How a ‘floating bomb’ cargo ship lit the fuse on Beirut’s devastating explosion

London: The catalyst for the blast that decimated downtown Beirut first floated over the horizon more than six years ago. The rusting cargo ship delivered a ticking time bomb that ran out of fuse on Tuesday.

The Rhosus, a Russian-owned ship flying the Moldovan flag, was heading from Georgia to Mozambique in late 2013 but ended up docked in the Lebanese capital after apparent technical problems.

The warehouse housing the ammonium nitrate stockpile has been replaced by a huge crater.Credit:Planet Labs Inc

Following a standoff with local authorities, the vessel was allegedly abandoned by its owners amid allegations of outstanding debts and unpaid wages. Some of the crew were forced to remain on the ship.

The captain, Boris Prokoshev, was naturally unhappy about what was below decks: some 2750-tonnes of ammonium nitrate.

"We’ve been abandoned, living with no wage on a powder keg for the last 10 months," he said at the time. In a prescient description, Russian media dubbed the ship a "floating bomb".

Lebanese authorities ultimately seized the cargo and stored it in a building known at Beirut's port known as warehouse 12, according to a legal newsletter written by Charbel Dagher and Christine Maksoud, two lawyers representing the crew.

"Owing to the risks associated with retaining the ammonium nitrate on board the vessel, the port authorities discharged the cargo onto the port’s warehouses," they wrote. "The vessel and cargo remain to date in port awaiting auctioning and/or proper disposal."

Beirut’s port sat next to the densely populated urban and financial suburbs.Credit:AP

Experts believe taking the material off the ship was the right decision – provided the stockpile was properly maintained and safely removed from the densely populated city as soon as possible.

It wasn't.

"It's like driving a car and swerving to avoid a cat but heading for a group of school children instead," says Major Chris Hunter, a counter-terrorist bomb disposal operator whose missions to Iraq inspired some scenes in the Oscar-winning film The Hurt Locker.

"It's a really flawed logic. Of course, remove the material if it is a hazard on the ship. But you've then got to do something with it."

Large bags of ammonium nitrate stacked in the warehouse in Beirut.

An undated photo shows large bags labelled 'Nitroprill' stacked on top of each other inside a warehouse. Chemical giant Orica manufactures a product called Nitropril, with one 'l'. (The difference in spelling suggests the possiblity the chemicals in the Beirut warehouse were a knock-off version.)

Distinctive features of the building in the stockpile photo, such as its windows and doors, closely match footage of the warehouse as it burned on Tuesday.

For six years people of Beirut were blissfully unaware of the threat hidden in their own backyard.

Warnings about the risk of detonation were ignored. Then, just after 6pm on Tuesday, a combination of ignorance, incompetence and negligence appears to have triggered a major disaster.

Somehow, a fire started in the warehouse. The cause of the blaze is not known but it sparked a relatively small blast that sent a grey cloud of smoke into the air.
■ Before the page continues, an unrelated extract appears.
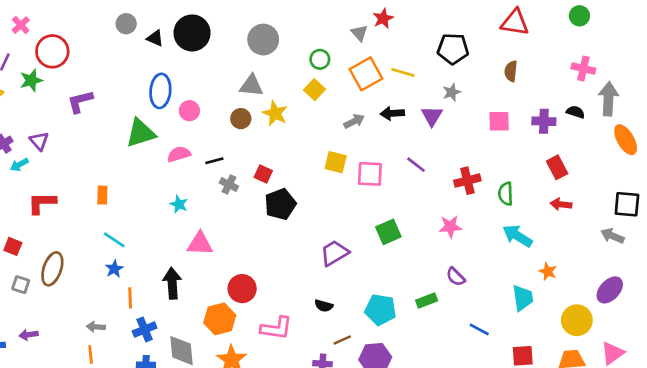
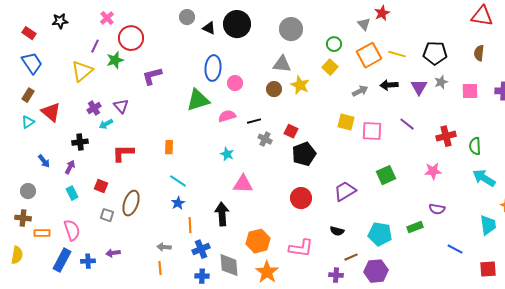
black pentagon: (453, 49) -> (435, 53), moved
gray star: (452, 92) -> (441, 82), moved
purple semicircle: (456, 277) -> (437, 209), turned -35
red circle: (242, 289) -> (301, 198), moved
Thirty-five seconds later, a much bigger explosion – believed to be caused by the ignition of the ammonium nitrate – sent a shockwave across the city.

Dozens were killed and more than 5000 injured. The homes of some 300,000 residents may be temporarily uninhabitable. The blast was so powerful that warehouse 12 is now a 140-metre wide crater. The force of the explosion even overturned a nearby cruise ship.

"You're looking at 2750-tonnes of ammonium nitrate. That's equivalent to about 1000-tonnes of TNT, so the destructive capability of something like that is huge," says Hunter. "I think it is the biggest explosion outside a military environment that I have certainly seen in my 30-year career."

One thousand tonnes of TNT is equivalent to one kilotonne. The nuclear bomb dropped on Hiroshima, is thought to have been about 13 kilotonnes.

Ammonium nitrate is chiefly used as an agricultural fertiliser but can also be an ingredient to make explosives. About two tonnes of it were in the bomb which ripped apart Oklahoma City's Alfred P. Murrah Federal Building during the 1995 terrorist attack.

It also triggered a 2001 explosion at a factory in the French city of Toulouse which killed 31 people, as well as devastating blasts in Waco, Texas in 2013 and Tianjin, China in 2015.

Documents released on Wednesday – the accuracy of which have not been challenged by the Lebanese government – show port officials fired off multiple warnings about the Beirut port stockpile. Most went unanswered.

The explosion wiped out the city’s port, which is crucial for Lebanon’s already shaken economy. Credit:Getty

The Lebanese government has pledged a transparent investigation into who knew what and when. The cabinet on Wednesday ordered senior port officials into military-supervised house arrest.

Lebanese president Michel Aoun has said it was "unacceptable" for the ammonium nitrate to be stored without proper safety measures.

The Rhosus was reportedly owned by Igor Grechushkin, a Russian businessman who is now thought to be living in Cyprus.